Exercise:
When you retype the data, keep every line exactly as it appears.

Given records:
----------------------------------------

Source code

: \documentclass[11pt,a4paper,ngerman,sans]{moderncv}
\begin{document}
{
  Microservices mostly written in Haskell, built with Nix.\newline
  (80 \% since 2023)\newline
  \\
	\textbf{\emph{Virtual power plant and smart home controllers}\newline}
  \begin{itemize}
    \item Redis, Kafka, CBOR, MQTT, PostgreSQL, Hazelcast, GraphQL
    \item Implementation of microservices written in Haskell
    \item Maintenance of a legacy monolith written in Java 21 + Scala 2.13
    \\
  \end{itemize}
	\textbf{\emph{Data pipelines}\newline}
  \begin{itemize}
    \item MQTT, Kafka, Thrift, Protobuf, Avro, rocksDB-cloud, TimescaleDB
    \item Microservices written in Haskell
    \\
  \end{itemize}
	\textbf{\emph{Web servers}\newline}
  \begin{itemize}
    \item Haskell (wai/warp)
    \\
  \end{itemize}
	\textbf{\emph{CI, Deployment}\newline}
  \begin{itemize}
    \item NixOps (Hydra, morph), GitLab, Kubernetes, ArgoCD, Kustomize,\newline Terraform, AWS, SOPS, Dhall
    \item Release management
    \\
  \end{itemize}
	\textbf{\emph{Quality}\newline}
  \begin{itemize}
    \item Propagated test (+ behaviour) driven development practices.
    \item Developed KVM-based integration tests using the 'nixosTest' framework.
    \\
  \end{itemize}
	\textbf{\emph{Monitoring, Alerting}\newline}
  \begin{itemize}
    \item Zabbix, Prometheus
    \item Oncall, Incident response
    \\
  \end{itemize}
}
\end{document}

----------------------------------------

Solution for this task:
Source code

: \documentclass[11pt,a4paper,ngerman,sans]{moderncv}
\begin{document}
{
  Microservices mostly written in Haskell, built with Nix.\newline
  (80 \% since 2023)\newline
  \\
	\textbf{\emph{Virtual power plant and smart home controllers}\newline}
  \begin{itemize}
    \item Redis, Kafka, CBOR, MQTT, PostgreSQL, Hazelcast, GraphQL
    \item Implementation of microservices written in Haskell
    \item Maintenance of a legacy monolith written in Java 21 + Scala 2.13
    \\
  \end{itemize}
	\textbf{\emph{Data pipelines}\newline}
  \begin{itemize}
    \item MQTT, Kafka, Thrift, Protobuf, Avro, rocksDB-cloud, TimescaleDB
    \item Microservices written in Haskell
    \\
  \end{itemize}
	\textbf{\emph{Web servers}\newline}
  \begin{itemize}
    \item Haskell (wai/warp)
    \\
  \end{itemize}
	\textbf{\emph{CI, Deployment}\newline}
  \begin{itemize}
    \item NixOps (Hydra, morph), GitLab, Kubernetes, ArgoCD, Kustomize,\newline Terraform, AWS, SOPS, Dhall
    \item Release management
    \\
  \end{itemize}
	\textbf{\emph{Quality}\newline}
  \begin{itemize}
    \item Propagated test (+ behaviour) driven development practices.
    \item Developed KVM-based integration tests using the 'nixosTest' framework.
    \\
  \end{itemize}
	\textbf{\emph{Monitoring, Alerting}\newline}
  \begin{itemize}
    \item Zabbix, Prometheus
    \item Oncall, Incident response
    \\
  \end{itemize}
}
\end{document}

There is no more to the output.